• **Problem to solve**: Write out the entire Box 3 passage on species differences in free fatty acid receptor function word for word, with nothing changed.

• **Source extract**:
BOX 3. Structural features define species specificity in receptor function.

It has been observed that differences exist in the selectivity and potency of SCFAs binding to FFA2 and FFA3 orthologs between species. For example, the activities of the human and mouse FFA2 (hFFA2 and mFFA2) orthologs show clear differences, with acetate being nearly 100x more potent against hFFA2 than hFFA3, but nearly equipotent against the two mouse orthologs [14]. Additionally, while propionate has similar potency for hFFA2 and hFFA3, it is approximately 10x more potent for mFFA3 than mFFA2.

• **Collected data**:
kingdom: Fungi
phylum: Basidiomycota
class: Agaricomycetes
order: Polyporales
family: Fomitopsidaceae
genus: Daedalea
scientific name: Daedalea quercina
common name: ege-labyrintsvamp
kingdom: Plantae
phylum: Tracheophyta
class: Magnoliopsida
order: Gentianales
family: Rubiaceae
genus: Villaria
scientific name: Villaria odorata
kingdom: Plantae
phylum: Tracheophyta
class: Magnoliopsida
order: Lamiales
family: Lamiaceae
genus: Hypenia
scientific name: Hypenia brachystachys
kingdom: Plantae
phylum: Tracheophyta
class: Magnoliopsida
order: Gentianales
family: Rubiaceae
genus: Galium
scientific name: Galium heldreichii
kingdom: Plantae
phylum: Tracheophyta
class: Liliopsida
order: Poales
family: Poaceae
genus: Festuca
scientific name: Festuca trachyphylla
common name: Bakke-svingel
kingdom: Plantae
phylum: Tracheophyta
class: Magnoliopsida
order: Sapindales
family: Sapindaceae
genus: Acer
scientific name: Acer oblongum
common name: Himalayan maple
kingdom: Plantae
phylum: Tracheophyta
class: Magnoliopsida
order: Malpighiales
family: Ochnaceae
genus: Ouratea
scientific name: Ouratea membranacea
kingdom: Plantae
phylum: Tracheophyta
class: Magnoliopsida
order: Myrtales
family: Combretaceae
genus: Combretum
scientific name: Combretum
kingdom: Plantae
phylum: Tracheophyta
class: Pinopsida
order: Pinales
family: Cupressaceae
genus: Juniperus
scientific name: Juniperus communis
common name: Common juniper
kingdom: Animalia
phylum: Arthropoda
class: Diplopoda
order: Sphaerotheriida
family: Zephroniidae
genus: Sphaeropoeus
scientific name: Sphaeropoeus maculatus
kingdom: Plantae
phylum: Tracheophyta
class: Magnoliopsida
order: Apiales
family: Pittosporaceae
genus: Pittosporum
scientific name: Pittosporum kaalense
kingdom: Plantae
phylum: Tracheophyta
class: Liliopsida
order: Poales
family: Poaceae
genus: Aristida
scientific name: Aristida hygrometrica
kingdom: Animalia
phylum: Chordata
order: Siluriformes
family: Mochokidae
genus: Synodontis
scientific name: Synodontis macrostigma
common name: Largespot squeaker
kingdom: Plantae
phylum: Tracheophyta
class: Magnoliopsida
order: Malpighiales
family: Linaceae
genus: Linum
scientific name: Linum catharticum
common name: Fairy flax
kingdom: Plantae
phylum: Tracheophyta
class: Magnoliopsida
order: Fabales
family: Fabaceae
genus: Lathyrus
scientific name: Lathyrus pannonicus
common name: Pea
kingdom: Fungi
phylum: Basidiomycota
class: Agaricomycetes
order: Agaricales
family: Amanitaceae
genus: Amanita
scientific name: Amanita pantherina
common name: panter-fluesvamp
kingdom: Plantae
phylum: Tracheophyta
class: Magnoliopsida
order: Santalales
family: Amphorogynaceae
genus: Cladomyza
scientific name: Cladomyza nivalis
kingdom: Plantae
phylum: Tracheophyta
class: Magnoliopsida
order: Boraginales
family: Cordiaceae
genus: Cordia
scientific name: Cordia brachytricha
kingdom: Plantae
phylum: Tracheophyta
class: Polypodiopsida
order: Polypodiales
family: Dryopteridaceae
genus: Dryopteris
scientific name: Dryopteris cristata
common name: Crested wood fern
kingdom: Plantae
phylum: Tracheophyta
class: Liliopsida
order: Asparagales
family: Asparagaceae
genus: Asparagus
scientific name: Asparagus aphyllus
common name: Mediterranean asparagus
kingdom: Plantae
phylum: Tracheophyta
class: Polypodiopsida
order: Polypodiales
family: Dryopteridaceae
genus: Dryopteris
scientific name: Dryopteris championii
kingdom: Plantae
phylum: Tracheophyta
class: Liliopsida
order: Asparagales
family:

• **Reply to the exercise**:
BOX 3. Structural features define species specificity in receptor function.

It has been observed that differences exist in the selectivity and potency of SCFAs binding to FFA2 and FFA3 orthologs between species. For example, the activities of the human and mouse FFA2 (hFFA2 and mFFA2) orthologs show clear differences, with acetate being nearly 100x more potent against hFFA2 than hFFA3, but nearly equipotent against the two mouse orthologs [14]. Additionally, while propionate has similar potency for hFFA2 and hFFA3, it is approximately 10x more potent for mFFA3 than mFFA2.